"Oh yes. I forgot the ginger, to be sure. How much?"
"That's 'cordin' as you like it. That won't hardly taste, dear; 'tain't just like red pepper; take a good cupful. Now just a little bit of cloves!"
"And cinnamon?"
"It'll be spice gingerbread, sure enough," said the housekeeper. "And salt, Tilly."
"Salt? Must salt go in?" said Matilda, who had got very eager now in her work.
"Salt's univarsal," said Miss Redwood. "'Cept sweetmeats, it goes into everything. That's what makes all the rest good. I never could see what was the use o' salt, till one day the minister, he preached a sermon on 'Ye are the salt of the earth,' and ever since that it seems to kind o' put me in mind. And then I asked Mr. Richmond if everything meant something."

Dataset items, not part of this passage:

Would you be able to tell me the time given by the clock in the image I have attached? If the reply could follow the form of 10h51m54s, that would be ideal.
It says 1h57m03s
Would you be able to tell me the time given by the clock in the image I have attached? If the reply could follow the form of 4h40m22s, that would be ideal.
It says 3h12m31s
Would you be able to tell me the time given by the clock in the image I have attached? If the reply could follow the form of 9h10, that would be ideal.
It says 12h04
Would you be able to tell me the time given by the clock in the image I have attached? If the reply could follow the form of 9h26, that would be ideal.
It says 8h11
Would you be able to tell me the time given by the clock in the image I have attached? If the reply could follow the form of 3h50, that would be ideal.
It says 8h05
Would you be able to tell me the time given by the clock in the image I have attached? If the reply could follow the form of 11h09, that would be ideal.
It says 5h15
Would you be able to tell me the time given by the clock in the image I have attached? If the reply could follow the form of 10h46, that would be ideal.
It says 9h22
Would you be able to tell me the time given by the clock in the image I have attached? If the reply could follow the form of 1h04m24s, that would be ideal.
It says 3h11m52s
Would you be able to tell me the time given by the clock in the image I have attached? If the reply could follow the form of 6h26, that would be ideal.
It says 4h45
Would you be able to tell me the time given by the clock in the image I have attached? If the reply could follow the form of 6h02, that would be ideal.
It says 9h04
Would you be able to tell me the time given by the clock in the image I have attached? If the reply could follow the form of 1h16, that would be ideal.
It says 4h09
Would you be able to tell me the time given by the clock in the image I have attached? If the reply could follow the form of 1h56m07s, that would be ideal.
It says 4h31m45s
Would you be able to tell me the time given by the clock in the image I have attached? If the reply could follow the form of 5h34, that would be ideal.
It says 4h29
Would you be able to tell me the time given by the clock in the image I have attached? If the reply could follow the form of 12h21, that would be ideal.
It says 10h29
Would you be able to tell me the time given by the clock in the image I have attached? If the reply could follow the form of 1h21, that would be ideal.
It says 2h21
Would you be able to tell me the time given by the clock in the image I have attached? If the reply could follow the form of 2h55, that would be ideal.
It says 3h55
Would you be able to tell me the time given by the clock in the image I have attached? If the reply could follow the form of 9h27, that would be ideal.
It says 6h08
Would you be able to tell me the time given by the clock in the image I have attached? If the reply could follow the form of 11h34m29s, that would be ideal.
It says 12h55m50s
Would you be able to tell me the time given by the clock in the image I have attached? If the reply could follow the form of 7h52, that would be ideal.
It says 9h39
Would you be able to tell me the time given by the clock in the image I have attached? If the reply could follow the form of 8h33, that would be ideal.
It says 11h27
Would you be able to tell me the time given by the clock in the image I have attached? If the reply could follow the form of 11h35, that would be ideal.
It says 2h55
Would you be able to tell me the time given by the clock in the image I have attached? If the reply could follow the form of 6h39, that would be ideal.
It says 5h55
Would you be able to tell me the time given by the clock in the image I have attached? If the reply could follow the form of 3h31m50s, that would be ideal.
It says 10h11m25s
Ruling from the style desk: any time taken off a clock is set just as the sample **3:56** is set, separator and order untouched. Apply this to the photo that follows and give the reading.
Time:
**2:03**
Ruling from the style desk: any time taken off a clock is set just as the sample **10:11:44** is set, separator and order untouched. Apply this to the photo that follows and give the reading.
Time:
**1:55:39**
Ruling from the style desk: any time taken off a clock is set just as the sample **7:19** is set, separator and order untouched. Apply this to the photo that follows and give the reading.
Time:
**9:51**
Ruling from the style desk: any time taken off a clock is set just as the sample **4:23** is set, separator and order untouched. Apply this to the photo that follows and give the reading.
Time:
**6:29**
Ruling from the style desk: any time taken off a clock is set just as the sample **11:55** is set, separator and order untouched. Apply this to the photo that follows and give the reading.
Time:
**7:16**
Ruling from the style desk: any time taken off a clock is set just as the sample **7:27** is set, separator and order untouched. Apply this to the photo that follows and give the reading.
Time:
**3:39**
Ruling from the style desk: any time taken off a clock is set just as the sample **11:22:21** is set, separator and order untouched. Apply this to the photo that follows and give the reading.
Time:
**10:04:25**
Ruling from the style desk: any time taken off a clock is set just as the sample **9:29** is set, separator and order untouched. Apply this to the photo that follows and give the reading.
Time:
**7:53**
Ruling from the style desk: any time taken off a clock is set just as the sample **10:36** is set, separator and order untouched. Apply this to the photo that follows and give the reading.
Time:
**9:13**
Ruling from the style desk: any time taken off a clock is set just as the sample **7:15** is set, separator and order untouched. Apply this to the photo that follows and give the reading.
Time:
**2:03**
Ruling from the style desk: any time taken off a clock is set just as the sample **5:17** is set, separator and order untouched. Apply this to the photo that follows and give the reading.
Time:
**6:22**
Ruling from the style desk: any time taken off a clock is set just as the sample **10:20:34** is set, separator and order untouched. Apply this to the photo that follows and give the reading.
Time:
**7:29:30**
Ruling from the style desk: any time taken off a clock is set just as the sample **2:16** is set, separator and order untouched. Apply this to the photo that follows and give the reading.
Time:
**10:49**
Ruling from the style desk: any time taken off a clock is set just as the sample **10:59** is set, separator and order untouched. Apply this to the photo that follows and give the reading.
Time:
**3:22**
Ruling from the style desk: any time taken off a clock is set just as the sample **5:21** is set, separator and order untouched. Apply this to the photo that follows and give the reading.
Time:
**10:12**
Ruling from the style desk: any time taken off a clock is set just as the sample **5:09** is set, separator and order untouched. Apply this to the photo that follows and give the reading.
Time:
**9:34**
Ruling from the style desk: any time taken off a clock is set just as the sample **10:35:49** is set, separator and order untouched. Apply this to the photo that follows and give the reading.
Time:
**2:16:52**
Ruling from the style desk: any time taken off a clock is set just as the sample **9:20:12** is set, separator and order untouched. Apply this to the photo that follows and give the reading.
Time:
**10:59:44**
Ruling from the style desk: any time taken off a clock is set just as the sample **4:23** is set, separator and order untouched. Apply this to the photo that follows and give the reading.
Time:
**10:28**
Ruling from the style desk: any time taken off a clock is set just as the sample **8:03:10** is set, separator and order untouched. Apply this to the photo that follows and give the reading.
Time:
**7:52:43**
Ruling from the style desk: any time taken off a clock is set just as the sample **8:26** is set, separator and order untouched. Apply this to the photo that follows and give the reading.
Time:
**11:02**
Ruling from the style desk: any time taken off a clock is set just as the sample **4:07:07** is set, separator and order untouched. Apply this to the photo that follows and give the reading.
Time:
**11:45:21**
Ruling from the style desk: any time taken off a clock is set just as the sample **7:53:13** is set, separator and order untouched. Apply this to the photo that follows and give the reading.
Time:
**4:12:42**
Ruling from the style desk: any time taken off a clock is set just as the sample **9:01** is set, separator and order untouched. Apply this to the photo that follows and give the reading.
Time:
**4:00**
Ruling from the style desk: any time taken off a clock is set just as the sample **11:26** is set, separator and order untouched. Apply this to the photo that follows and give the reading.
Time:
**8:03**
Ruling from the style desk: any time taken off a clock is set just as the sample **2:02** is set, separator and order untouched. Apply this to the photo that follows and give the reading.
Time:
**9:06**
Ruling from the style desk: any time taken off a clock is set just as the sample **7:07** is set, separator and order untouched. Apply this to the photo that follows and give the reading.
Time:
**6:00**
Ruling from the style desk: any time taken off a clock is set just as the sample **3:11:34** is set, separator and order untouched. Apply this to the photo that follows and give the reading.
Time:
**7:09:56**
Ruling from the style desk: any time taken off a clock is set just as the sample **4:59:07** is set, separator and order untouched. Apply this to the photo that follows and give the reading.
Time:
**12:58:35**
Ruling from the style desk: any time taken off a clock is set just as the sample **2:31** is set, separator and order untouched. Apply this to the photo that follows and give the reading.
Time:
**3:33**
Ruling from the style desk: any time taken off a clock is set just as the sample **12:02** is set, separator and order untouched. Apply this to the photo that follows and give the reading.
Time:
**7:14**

"But what does that mean, that you said?" said Matilda. "Good people don't make the rest of the world good."
"They give all the taste there is to it, though," said the housekeeper. "And I asked that very question myself of the minister; and what do you think he told me."
"What?"
"He said it was because the salt warn't of as good quality as it had ought to be. And that makes me think, too. But la! look at your gingerbread standing still. Now see, dear here's a bowl o' buttermilk for you; it's as rich as cream, a'most; and I take and put in a spoonful of—you know what this is?"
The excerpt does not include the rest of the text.